ByJosh Weinstock, writer at Creators.co
Movies / TV / sports by passion. Public relations by trade. Sharing the good word about MP and the best fan community in the universe.
Josh Weinstock

Moviepilot plays Monday morning quarterback with a big data look at last weekend's box office results.

This Week: DUMB AND DUMBER TO, BEYOND THE LIGHTS

We’re fascinated by data here at Moviepilot. And as passionate movie fans and former filmmakers, we’re also interested in box office numbers and the money side of the business. Talk around town is that traditional movie tracking is broken. With that in mind, we started to look at publicly available data on Facebook, YouTube, Twitter and Google Search - as well as the data we collect at Moviepilot - in order to have some fun with it and play “Moneyball” ourselves. Every Friday in our “Digital Tracking” column for Variety, we ask ourselves what digital data is telling us about how a movie will perform that following weekend. And every Monday right here on MP, we’ll be looking back on the weekend's wide releases to determine just how predictive our data was - what did we learn?

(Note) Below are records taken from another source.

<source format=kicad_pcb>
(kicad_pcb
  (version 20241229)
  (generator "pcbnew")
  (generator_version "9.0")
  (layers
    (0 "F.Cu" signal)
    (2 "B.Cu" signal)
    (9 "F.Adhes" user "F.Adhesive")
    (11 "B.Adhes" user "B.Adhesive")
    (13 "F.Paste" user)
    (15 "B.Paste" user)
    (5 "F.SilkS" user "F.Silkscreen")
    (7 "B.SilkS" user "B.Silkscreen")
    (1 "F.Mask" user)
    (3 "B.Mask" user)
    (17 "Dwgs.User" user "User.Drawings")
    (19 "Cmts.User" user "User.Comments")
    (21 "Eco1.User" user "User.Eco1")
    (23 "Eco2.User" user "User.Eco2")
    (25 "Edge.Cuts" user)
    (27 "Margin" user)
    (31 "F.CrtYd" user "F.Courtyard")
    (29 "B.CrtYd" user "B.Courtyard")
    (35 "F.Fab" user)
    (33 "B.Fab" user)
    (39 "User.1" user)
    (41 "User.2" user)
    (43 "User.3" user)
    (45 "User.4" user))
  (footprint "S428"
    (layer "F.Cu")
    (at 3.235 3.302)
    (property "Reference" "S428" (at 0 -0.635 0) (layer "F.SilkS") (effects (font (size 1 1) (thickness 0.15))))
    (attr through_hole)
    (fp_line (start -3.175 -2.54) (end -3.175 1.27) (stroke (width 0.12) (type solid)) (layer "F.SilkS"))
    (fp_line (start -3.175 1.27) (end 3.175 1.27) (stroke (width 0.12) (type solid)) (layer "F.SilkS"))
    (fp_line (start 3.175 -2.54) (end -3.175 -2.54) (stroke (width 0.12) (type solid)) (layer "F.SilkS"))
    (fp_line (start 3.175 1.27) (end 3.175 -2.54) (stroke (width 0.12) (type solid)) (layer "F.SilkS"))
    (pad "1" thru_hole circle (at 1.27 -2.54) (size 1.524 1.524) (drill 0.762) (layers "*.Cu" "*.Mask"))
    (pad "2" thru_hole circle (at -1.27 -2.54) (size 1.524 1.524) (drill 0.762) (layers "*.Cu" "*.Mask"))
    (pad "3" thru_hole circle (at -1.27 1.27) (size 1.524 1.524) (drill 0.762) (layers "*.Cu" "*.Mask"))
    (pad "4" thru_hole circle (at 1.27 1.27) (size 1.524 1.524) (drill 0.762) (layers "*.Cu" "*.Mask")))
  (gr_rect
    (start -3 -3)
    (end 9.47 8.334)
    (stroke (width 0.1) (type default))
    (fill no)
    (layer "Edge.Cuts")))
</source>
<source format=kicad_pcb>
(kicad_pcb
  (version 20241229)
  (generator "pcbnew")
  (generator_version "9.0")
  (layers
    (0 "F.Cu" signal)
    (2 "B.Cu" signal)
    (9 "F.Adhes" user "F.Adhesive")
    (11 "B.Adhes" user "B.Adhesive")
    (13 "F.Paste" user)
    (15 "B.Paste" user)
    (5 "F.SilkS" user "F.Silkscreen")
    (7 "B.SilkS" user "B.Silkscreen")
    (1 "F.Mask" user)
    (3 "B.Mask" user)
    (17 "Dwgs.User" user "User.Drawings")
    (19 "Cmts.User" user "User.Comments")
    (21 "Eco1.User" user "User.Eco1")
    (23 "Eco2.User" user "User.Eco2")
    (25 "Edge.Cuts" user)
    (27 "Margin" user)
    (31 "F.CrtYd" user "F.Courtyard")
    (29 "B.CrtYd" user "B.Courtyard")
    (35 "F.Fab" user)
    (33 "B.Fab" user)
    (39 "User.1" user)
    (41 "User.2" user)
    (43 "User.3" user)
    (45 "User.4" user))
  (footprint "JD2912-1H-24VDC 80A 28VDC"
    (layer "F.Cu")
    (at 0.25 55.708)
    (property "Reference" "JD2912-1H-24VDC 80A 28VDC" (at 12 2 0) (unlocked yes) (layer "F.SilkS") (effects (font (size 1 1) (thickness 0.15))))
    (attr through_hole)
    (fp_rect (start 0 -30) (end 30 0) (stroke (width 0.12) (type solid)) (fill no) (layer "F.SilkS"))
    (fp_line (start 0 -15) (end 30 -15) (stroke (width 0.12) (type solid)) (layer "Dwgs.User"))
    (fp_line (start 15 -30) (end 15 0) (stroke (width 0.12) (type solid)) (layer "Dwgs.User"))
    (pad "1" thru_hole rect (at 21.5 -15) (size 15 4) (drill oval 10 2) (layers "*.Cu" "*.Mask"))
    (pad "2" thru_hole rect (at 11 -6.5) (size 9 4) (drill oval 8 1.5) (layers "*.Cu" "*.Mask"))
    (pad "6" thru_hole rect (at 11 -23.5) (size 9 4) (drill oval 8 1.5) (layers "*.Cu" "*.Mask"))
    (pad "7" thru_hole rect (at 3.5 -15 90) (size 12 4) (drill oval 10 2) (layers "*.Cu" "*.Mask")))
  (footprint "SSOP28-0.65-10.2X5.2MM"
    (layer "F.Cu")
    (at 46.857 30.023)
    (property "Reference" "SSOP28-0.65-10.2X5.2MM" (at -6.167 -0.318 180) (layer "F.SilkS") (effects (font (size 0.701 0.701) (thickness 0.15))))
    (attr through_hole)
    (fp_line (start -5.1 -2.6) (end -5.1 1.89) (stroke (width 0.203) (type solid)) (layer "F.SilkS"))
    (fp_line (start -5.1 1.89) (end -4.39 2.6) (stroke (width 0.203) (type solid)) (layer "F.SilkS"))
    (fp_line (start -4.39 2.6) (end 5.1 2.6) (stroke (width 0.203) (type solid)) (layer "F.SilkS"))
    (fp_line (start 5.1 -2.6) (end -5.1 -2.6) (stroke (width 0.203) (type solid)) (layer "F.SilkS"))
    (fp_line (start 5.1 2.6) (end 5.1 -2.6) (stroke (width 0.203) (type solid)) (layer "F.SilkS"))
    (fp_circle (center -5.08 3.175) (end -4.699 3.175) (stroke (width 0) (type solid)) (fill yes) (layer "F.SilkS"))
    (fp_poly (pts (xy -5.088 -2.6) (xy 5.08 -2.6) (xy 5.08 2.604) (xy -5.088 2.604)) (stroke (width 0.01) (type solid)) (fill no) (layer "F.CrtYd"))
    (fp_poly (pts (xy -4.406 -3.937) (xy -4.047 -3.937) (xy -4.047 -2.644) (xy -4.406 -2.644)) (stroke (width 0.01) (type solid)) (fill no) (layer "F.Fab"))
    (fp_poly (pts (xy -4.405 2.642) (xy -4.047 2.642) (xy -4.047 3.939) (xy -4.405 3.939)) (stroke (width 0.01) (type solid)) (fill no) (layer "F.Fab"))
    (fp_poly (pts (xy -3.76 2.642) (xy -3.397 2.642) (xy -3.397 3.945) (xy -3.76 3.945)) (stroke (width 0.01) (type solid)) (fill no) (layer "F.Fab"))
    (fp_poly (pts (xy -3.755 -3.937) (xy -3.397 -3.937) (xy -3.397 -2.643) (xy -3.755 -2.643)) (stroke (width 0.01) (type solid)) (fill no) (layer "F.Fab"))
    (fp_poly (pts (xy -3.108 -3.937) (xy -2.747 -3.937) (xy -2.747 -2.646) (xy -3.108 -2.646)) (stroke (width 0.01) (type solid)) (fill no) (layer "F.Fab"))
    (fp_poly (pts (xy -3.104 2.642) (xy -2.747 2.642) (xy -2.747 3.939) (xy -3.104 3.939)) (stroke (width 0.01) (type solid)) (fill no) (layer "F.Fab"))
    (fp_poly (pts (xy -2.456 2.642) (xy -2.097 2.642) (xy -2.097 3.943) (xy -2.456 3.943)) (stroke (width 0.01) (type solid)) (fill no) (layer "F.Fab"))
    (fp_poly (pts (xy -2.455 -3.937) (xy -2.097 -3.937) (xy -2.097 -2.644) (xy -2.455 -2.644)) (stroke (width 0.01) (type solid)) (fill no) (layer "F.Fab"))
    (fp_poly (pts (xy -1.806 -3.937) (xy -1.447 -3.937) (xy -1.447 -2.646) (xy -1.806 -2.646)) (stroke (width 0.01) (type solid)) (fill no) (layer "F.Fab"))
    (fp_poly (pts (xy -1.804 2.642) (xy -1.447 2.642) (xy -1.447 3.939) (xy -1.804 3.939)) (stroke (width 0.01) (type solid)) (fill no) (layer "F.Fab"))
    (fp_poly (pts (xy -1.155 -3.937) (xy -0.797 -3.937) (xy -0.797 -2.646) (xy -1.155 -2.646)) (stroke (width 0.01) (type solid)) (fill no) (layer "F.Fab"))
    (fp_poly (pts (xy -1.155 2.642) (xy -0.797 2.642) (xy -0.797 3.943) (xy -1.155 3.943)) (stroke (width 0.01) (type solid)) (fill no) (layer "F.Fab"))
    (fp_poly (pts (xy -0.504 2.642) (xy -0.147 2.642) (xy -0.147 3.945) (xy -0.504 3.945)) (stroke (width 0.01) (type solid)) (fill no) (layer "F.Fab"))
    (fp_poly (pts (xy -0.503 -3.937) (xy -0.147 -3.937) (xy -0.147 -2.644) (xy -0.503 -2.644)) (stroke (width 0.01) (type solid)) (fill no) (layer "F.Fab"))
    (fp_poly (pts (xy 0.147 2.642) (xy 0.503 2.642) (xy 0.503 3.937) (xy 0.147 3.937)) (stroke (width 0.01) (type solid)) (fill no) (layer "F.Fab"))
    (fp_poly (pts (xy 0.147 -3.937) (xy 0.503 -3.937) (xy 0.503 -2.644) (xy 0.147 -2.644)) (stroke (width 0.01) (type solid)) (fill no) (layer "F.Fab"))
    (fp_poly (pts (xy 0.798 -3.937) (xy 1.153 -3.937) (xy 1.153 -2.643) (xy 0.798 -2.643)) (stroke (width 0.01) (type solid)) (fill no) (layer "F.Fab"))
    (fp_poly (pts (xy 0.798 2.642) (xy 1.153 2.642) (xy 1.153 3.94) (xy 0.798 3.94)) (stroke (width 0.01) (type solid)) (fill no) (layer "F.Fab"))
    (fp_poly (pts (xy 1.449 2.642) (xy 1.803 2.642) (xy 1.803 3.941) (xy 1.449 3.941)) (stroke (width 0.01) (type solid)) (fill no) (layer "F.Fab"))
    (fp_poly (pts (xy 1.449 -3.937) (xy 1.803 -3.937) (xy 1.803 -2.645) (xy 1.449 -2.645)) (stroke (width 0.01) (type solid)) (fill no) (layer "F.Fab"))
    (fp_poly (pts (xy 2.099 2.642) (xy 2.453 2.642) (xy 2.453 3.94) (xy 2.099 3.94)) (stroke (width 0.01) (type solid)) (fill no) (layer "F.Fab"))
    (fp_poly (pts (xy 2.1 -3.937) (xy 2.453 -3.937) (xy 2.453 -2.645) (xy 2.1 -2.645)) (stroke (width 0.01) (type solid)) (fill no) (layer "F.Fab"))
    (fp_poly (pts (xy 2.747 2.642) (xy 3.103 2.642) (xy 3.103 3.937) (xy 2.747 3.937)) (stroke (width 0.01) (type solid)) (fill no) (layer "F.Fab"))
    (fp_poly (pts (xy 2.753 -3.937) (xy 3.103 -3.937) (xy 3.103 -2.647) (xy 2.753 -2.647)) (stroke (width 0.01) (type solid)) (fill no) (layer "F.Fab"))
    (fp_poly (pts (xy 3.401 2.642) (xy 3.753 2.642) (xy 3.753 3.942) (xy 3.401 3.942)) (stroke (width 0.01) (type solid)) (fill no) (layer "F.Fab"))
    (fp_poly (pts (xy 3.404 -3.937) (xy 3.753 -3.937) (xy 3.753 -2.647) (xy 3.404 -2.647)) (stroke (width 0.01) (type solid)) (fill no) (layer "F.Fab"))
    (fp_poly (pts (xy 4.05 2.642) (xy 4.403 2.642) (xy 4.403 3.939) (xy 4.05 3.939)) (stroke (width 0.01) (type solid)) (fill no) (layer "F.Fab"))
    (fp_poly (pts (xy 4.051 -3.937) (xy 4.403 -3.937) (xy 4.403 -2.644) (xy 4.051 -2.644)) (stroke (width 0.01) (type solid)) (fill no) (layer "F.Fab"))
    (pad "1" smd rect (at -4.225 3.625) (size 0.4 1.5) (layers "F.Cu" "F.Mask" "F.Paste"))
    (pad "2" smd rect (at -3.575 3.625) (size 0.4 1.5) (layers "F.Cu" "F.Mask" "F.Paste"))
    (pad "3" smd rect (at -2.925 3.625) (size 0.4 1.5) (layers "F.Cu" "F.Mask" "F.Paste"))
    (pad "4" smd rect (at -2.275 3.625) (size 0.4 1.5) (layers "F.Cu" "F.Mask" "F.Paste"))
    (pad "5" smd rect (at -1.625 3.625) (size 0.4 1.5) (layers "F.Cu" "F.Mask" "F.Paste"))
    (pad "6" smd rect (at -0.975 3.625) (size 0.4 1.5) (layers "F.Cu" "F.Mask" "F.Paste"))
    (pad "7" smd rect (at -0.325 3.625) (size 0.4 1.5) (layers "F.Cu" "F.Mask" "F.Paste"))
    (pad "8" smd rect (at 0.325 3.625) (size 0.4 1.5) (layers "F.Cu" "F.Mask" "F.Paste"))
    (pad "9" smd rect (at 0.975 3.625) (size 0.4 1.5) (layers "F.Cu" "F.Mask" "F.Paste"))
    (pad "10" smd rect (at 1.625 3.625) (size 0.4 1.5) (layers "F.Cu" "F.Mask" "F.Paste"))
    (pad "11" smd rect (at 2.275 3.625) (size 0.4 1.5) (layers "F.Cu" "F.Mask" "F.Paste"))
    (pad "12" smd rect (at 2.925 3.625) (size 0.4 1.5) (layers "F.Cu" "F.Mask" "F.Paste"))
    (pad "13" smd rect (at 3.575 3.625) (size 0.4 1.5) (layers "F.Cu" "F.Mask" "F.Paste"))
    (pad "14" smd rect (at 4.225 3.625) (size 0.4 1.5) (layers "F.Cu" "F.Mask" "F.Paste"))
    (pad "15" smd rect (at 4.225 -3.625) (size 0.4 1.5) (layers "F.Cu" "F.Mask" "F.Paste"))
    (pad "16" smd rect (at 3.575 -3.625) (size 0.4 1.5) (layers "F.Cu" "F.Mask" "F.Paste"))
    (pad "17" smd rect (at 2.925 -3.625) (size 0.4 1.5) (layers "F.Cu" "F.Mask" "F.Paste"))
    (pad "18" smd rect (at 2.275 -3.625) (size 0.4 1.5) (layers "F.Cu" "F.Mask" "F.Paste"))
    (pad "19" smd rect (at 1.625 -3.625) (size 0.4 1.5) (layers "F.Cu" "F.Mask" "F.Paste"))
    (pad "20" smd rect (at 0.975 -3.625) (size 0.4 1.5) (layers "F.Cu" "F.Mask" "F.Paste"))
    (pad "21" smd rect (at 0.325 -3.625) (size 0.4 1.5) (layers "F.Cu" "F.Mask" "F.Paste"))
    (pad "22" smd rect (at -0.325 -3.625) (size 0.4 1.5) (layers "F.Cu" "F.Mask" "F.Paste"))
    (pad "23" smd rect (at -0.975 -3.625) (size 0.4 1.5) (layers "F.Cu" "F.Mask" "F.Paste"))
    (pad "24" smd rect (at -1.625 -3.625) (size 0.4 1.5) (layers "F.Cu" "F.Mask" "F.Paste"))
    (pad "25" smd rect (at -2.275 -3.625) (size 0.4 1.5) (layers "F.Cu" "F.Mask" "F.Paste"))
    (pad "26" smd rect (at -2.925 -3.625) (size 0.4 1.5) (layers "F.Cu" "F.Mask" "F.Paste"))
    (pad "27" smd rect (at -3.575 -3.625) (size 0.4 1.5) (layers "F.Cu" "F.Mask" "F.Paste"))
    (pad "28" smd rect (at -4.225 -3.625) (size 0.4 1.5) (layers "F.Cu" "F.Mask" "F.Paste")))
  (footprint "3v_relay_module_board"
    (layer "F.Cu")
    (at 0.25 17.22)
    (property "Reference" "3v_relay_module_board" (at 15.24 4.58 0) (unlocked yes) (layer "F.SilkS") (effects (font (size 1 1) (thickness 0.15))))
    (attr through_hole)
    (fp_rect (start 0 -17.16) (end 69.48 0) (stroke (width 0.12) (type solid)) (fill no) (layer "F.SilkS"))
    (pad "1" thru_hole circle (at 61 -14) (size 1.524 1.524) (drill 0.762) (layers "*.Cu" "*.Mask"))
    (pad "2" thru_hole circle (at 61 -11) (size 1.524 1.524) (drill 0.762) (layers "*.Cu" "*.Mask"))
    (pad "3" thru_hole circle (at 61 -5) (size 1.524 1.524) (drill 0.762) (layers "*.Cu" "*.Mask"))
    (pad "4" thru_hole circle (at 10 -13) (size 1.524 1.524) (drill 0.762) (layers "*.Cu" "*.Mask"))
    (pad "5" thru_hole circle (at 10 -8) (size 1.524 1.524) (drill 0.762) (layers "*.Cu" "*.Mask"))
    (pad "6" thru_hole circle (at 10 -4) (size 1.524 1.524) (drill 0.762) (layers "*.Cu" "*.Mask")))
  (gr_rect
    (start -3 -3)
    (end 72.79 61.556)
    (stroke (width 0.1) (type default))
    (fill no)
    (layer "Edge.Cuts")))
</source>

DUMB AND DUMBER TO, Universal

Back in the money
Back in the money

Moviepilot Prediction: $30 million

BoxOffice Mojo Prediction: $29 million

BoxOffice.com Prediction: $35 million

Final Scoreboard: $38 million

Quick Hit: Buddies comedy revives dormant base and grabs new fans, exceeding predictions across the board.

X's and O's: Whether you're using traditional tracking methods, or our preferred digital tracking, reading this laugher made most feel...dumb. Predicting a sequel isn't rocket science. In today's market, there's more than enough case studies to go by. But what happens when the sequel releases a full 20 years after the original?

For one thing, the standard "sequel bump" that follow-up titles usually count on seemed far from a sure thing in this case. Social numbers for "Dumber To" were strong - 4 million Facebook fans for the movie page and more than 70 million trailer views - largely due to the popularity of the first film. But with the primary fan base now 20 years older, it was hard to say how much of that social action would translate into butts in seats.

In the end, our $30 million guess fell well short of the actual result. We suspect some of the audience we expected would show for "Beyond the Lights" decided to catch up with Harry and Lloyd instead. Universal successfully activated an aging base, while also creating a new, younger one (as evidenced by that social surge). A clue that audiences both young and old were engaged on digital platforms? Aside from the impressive Facebook/YouTube, "Dumber To" also generated nearly 90,000 Google searches leading into Friday, a robust number that hints toward fan reactivation done right.

BEYOND THE LIGHTS, Relativity

Critical acclaim not the name of the game
Critical acclaim not the name of the game

Moviepilot Prediction: $17 million

BoxOffice Mojo Prediction: $11 million

BoxOffice.com Prediction: $12.5 million

Final Scoreboard: $6.5 million

Quick Hit: A mis-placed comparison throws off the math and sees us anticipating a surprise hit where there was none.

X's and O's: We went aggressive on this one, and it backfired big time. We chose Idris Elba-starrer "No Good Deed," as our comp title, which suggested Relativity's "Beyond the Lights" was set for an opening weekend in the high teens. "Deed" shocked the tracking world with a $24 million pull a few months back, and with similarly strong social engagement across the board, "Lights" felt like another surprise smash - but we were wrong.

Looking back, if we'd used titles targeting young female audiences like "If I Stay," "The Giver," "Endless Love" and "Mortal Instruments" as comparisons, we would've been almost spot on, with a prediction of $6.5 million (just $300,000 off the mark). With YouTube and Search providing very wide-ranging data, it's Twitter that holds the key. A great example is "The Giver," which drove 229,000 release week tweets and took $12.3 million on opening: almost double the amount of tweets, and almost double the amount of box office dollars. Determining the proper comparison titles is half the battle - sometimes even more. Lesson learned.